## Provided passage
═══

Decision rule: Composite for code-driven trees walked in-process (ASTs, DOMs, CLI command graphs). Flat arrays or SQL representations for data-driven trees stored in databases. Mixing — a Composite that loads a million rows from Postgres into a pointer tree per request — is the canonical N+1-with-extra-pointer-chasing performance bug.

2. Quantitative cost analysis¶

Go 1.23, amd64, Linux 6.6, 16-core box. 100 000-node tree, fanout 5, depth ~10. Profile your own; orders of magnitude are what matter.

2.1 Interface dispatch per node¶

Every call through an interface costs an indirect call:

direct call (concrete struct)              ~2 ns    inlinable
interface call (one impl)                  ~3 ns    itab cached
interface call (two impls, alternating)    ~6 ns    itab cache miss every other call
type assertion `x.(*File)`                 ~2 ns
type switch over 5 types                   ~5 ns    jump table after warm

A 100 000-node traversal making two interface calls per node costs ~600 µs in dispatch overhead. Add real per-node work (regex, map insert) and dispatch fades into noise. Don't optimise dispatch in isolation; profile the whole walk.

2.2 Recursion stack depth¶

Go goroutines start with 8 KB stacks and grow up to 1 GB. Each frame of a typical Walk(n Node, fn func(Node)) is ~80 bytes:

Tree depth	Frames × 80 B	Risk
100	8 KB	None
1 000	80 KB	One stack-copy; fine
10 000	800 KB	Latency spike from stack copies
100 000	8 MB	Noticeable pause; check for cycles
1 000 000	80 MB	Stack overflow at the 1 GB cap

Linear-shaped trees (a list pretending to be a tree) blow up first. Attacker-controlled depth is the canonical exploit (§10). Mitigation: explicit stack, depth limit in Walk, restructure the data.

2.3 Cache locality¶

Composite nodes are individually heap-allocated. Siblings have no spatial relationship in memory:

flat array iteration (sequential)          ~0.3 ns/elem    L1 prefetch
pointer chase (random heap layout)         ~5 ns/elem      L1 miss every access
pointer chase (deep heap fragmentation)    ~80 ns/elem     L3 miss; main memory

A flat []Node walk runs at memory bandwidth (~10 GB/s). A pointer-chase walk is latency-bound — one cache miss per node, ~100 ns each cold. A 100 000-node pointer tree walks in ~10 ms cold; the same data as a flat array walks in ~30 µs. Three orders of magnitude.

Built once, walked millions of times: flatten (§9). Built once, walked once: Composite is fine.

3. Serialization¶

A pointer tree on the heap is invisible to the network. Three production options, each with sharp trade-offs.

3.1 Tagged-union JSON¶

type rawNode struct {
    Kind     string          `json:"kind"`
    Name     string          `json:"name,omitempty"`
    Size     int64           `json:"size,omitempty"`
    Children json.RawMessage `json:"children,omitempty"`
}

func (n *rawNode) Decode() (Node, error) {
    switch n.Kind {
    case "file":
        return &File{name: n.Name, size: n.Size}, nil
    case "folder":
        var raws []rawNode
        if err := json.Unmarshal(n.Children, &raws); err != nil { return nil, err }
        f := &Folder{name: n.Name}
        for _, r := range raws {
            c, err := r.Decode(); if err != nil { return nil, err }
            f.Add(c)

═══

## Information supplied
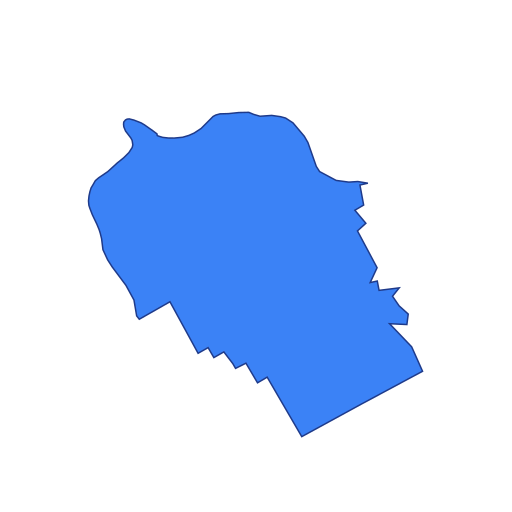 Harrison, Indiana, United States of America (Albers equal-area conic projection), rotated 150°
{"feature_id": "52423323B9300257868576", "entity_name": "Harrison", "entity_type": "district", "adm_level": 2, "iso_a3": "USA", "parent_name": "United States of America", "parent_adm1": "Indiana", "projection": "albers", "projection_center": [-86.093, 38.19], "detail": "fine", "context": "isolated", "style": "filled", "palette": "blue", "viewbox_px": 512, "rotation_deg": 150, "n_neighbors": 0, "source": "geoboundaries", "source_scale": "gbopen_adm2", "svg_char_len": 1415}
<svg xmlns="http://www.w3.org/2000/svg" viewBox="0 0 512 512"><g transform="rotate(150 256 256)"><path d="M327.9,406.2L329.4,406.0L342.1,403.2L353.1,402.4L357.4,401.6L359.5,400.4L361.0,399.5L364.8,397.4L367.8,394.6L370.6,391.5L373.5,387.5L374.5,385.4L375.4,383.4L376.0,380.6L377.1,373.6L377.9,363.2L378.7,357.2L379.5,353.6L381.1,348.1L385.4,338.0L386.4,326.9L386.0,318.4L383.3,295.6L383.7,278.9L389.3,263.8L388.7,259.6L353.4,259.4L354.8,200.7L343.3,200.6L343.3,189.1L331.8,189.0L329.9,174.4L329.9,168.9L318.3,168.2L318.1,145.4L306.9,145.5L306.7,76.7L239.4,75.1L169.4,72.9L166.6,99.5L174.2,130.6L159.6,121.2L153.2,129.6L157.0,141.3L157.9,152.9L147.9,156.8L166.6,164.7L163.5,173.7L170.4,175.9L157.0,185.3L155.6,227.0L144.5,229.4L147.5,246.2L137.3,246.3L130.5,265.5L122.7,263.1L130.6,269.6L138.7,273.6L148.8,281.4L158.7,297.3L159.0,303.4L154.3,328.3L154.3,335.6L157.4,352.8L161.3,360.5L161.6,360.9L165.1,364.4L172.1,369.9L182.6,375.0L187.2,379.8L190.4,384.0L199.1,388.8L208.7,393.1L216.1,397.1L220.3,398.2L223.4,398.3L239.7,393.9L248.0,393.4L253.8,394.0L260.1,395.5L267.8,399.0L272.9,402.0L277.5,405.4L280.4,408.5L281.3,409.7L280.7,411.3L282.8,416.2L287.0,425.3L288.9,428.7L293.8,434.8L297.2,438.1L299.2,439.0L301.0,439.1L303.6,438.1L304.9,436.2L305.9,433.9L306.5,429.4L305.4,420.9L305.5,418.0L307.1,413.9L308.9,411.9L314.4,409.1L321.6,407.2L327.9,406.2Z" fill="#3b82f6" stroke="#1e3a8a" stroke-width="1.5"/></g></svg>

═══

## What this exercise asks
(a) Quote the Composite cost analysis from "2.3 Cache locality¶" up to and including "Composite is fine.".
(b) In the Composite cost analysis, name each operation listed in the interface-dispatch timing table and give the approximate cost stated for it.
(c) Carry on the Composite cost analysis from the point where it stops.
The data shown above is not required for anything asked here.

## Responses per task
(a)
2.3 Cache locality¶

Composite nodes are individually heap-allocated. Siblings have no spatial relationship in memory:

flat array iteration (sequential)          ~0.3 ns/elem    L1 prefetch
pointer chase (random heap layout)         ~5 ns/elem      L1 miss every access
pointer chase (deep heap fragmentation)    ~80 ns/elem     L3 miss; main memory

A flat []Node walk runs at memory bandwidth (~10 GB/s). A pointer-chase walk is latency-bound — one cache miss per node, ~100 ns each cold. A 100 000-node pointer tree walks in ~10 ms cold; the same data as a flat array walks in ~30 µs. Three orders of magnitude.

Built once, walked millions of times: flatten (§9). Built once, walked once: Composite is fine.

(b)
- Direct call (concrete struct): ~2 ns
- Interface call (one impl): ~3 ns
- Interface call (two impls, alternating): ~6 ns
- Type assertion `x.(*File)`: ~2 ns
- Type switch over 5 types: ~5 ns

(c)
        }
        return f, nil
    }
    return nil, fmt.Errorf("unknown kind %q", n.Kind)
}

Human-readable, browser-compatible, schema-loose. Costs: ~2× memory (raw bytes + decoded), recursive decode hits the stack-depth issue (§8), unknown Kind is a decode error. Use for config, debug dumps, web APIs.

3.2 Protobuf `oneof`¶

message Node { oneof body { File file = 1; Folder folder = 2; } }
message File   { string name = 1; int64 size = 2; }
message Folder { string name = 1; repeated Node children = 2; }

Schema-enforced, ~3–5× smaller than JSON, forward/backward compatible via field numbers. Costs: codegen toolchain, unknown variants silently preserved, recursion sits in generated Unmarshal — same depth limits apply. The right default for service-to-service Composite payloads.

3.3 MessagePack¶

Self-describing binary, ~10% larger than protobuf, no schema needed. msgpack:"kind" mirrors the JSON pattern. Use when you want binary efficiency without a .proto, are talking to a polyglot consumer, or need schemaless wire flexibility. Avoid for high-throughput RPC — protobuf wins.

3.4 Comparison¶

Format	Size	Decode CPU	Schema	Streaming	Best fit
JSON tagged-union	1.0×	1.0×	None	Hard (SAX possible)	Config, debug, web APIs
Protobuf `oneof`	0.3×	0.4×	`.proto` required	Native	Service RPC, persistent storage
MessagePack	0.35×	0.5×	Optional	Native	Polyglot binary, no toolchain
CBOR	0.4×	0.5×	Optional	Native	IoT/CoAP, deterministic encoding

Serialization is also a security choice (§10). Self-describing formats are easier to abuse with adversarial depth.

4. Persistent trees¶

Mutable Composite is the default. Persistent (immutable, structurally shared) Composite is what you reach for when concurrent readers need a consistent snapshot, when undo/redo is a product requirement, or when versioned config is the contract.

4.1 Immutable updates¶

// withChildAdded returns a NEW Folder; the original is untouched.
func (d *Folder) withChildAdded(c Node) *Folder {
    next := make([]Node, len(d.children)+1)
    copy(next, d.children); next[len(d.children)] = c
    return &Folder{name: d.name, children: next}
}

Adding a leaf at depth 10 rebuilds the path from leaf to root — 10 new Folder nodes, every other subtree shared by pointer. Update cost: O(depth × fanout). Storage: O(depth) extra nodes per update. Read cost: identical to mutable.

The new version shares 99% of nodes with the old. A 1 M-node tree with one update produces ~depth new nodes (say 20) and shares ~999 980 by pointer. Memory cost is logarithmic in tree size.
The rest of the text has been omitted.